#### TASK INSTRUCTIONS:
Could you please repeat the data below word for word?

#### RECORDS SUPPLIED:
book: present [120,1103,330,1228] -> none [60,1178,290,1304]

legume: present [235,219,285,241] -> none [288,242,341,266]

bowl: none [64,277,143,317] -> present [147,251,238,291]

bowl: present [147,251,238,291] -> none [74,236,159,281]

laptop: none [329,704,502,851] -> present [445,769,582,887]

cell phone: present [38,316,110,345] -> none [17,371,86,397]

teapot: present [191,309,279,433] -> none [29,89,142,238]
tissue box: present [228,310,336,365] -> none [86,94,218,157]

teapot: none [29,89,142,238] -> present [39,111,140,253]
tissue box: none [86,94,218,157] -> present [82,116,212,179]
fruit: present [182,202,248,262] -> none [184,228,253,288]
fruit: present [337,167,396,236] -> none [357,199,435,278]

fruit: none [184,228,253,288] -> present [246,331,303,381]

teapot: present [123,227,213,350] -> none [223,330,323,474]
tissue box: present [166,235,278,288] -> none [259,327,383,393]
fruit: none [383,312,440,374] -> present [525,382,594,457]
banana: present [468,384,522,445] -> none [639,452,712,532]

#### RESPONSE BOX:
book: present [120,1103,330,1228] -> none [60,1178,290,1304]

legume: present [235,219,285,241] -> none [288,242,341,266]

bowl: none [64,277,143,317] -> present [147,251,238,291]

bowl: present [147,251,238,291] -> none [74,236,159,281]

laptop: none [329,704,502,851] -> present [445,769,582,887]

cell phone: present [38,316,110,345] -> none [17,371,86,397]

teapot: present [191,309,279,433] -> none [29,89,142,238]
tissue box: present [228,310,336,365] -> none [86,94,218,157]

teapot: none [29,89,142,238] -> present [39,111,140,253]
tissue box: none [86,94,218,157] -> present [82,116,212,179]
fruit: present [182,202,248,262] -> none [184,228,253,288]
fruit: present [337,167,396,236] -> none [357,199,435,278]

fruit: none [184,228,253,288] -> present [246,331,303,381]

teapot: present [123,227,213,350] -> none [223,330,323,474]
tissue box: present [166,235,278,288] -> none [259,327,383,393]
fruit: none [383,312,440,374] -> present [525,382,594,457]
banana: present [468,384,522,445] -> none [639,452,712,532]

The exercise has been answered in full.